Medical Marijuana: Review and Analysis of Federal and State Policies (PDF; 920 KB)
Source: Congressional Research Service (via FAS/Secrecy News)

June 8th, 2009 – The issue before Congress is whether to continue the federal prosecution of medical marijuana patients and their providers, in accordance with the federal Controlled Substances Act (CSA), or whether to relax federal marijuana prohibition enough to permit the medicinal use of botanical cannabis products when recommended by a physician, especially where permitted under state law.

Bills that would make medical marijuana available under federal law for medical use in the states with medical marijuana programs and that would make it possible for defendants in federal court to reveal to juries that their marijuana activity was medically related and legal under state law have been introduced in recent Congresses and are likely to be reintroduced in the 111th Congress. Past proposals to move marijuana from Schedule I to Schedule II of the CSA might also resurface in the current Congress.

The Obama Administration’s Attorney General has signaled an end to federal raids by the Drug Enforcement Administration of medical marijuana dispensaries that are operating in accordance with state laws, in fulfillment of a pledge to end such actions that was made by candidate Obama during the presidential campaign.

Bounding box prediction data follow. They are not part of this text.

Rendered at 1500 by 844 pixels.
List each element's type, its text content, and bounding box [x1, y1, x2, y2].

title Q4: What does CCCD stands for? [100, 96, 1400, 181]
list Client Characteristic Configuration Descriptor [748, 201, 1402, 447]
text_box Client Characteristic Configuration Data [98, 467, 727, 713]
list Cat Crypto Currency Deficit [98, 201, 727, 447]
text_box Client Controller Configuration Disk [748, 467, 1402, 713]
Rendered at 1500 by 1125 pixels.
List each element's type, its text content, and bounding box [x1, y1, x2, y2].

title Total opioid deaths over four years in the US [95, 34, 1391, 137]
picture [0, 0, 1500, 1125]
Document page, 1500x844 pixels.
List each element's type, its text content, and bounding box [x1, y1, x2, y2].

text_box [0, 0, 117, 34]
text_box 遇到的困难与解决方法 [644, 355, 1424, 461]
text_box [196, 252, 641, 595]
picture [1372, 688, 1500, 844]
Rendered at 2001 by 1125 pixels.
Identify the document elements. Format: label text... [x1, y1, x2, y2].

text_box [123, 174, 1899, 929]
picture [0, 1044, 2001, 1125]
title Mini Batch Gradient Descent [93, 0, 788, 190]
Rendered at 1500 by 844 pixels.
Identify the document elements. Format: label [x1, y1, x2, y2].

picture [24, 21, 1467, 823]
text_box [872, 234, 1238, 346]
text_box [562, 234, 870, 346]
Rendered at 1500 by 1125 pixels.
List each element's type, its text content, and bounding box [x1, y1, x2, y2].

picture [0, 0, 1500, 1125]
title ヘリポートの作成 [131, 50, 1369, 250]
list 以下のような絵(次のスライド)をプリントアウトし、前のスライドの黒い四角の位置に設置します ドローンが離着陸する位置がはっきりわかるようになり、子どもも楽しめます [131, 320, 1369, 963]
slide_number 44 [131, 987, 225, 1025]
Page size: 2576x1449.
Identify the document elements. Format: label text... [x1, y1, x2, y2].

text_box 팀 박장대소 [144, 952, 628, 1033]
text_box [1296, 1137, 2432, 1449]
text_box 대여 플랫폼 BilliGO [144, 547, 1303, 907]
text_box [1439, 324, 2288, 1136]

Thirteen states, mostly in the West, have enacted laws allowing the use of marijuana for medical purposes, and many thousands of patients are seeking relief from a variety of serious illnesses by smoking marijuana or using other herbal cannabis preparations. Meanwhile, the federal Drug Enforcement Administration refuses to recognize these state laws and continues to investigate and arrest, under federal statute, medical marijuana providers and users in those states and elsewhere.

Claims and counterclaims about medical marijuana—much debated by journalists and academics, policymakers at all levels of government, and interested citizens—include the following: Marijuana is harmful and has no medical value; marijuana effectively treats the symptoms of certain diseases; smoking is an improper route of drug administration; marijuana should be rescheduled to permit medical use; state medical marijuana laws send the wrong message and lead to increased illicit drug use; the medical marijuana movement undermines the war on drugs; patients should not be arrested for using medical marijuana; the federal government should allow the states to experiment and should not interfere with state medical marijuana programs; medical marijuana laws harm the federal drug approval process; the medical cannabis movement is a cynical ploy to legalize marijuana and other drugs. With strong opinions being expressed on all sides of this complex issue, the debate over medical marijuana does not appear to be approaching resolution.

This report will be updated as legislative activity and other developments occur.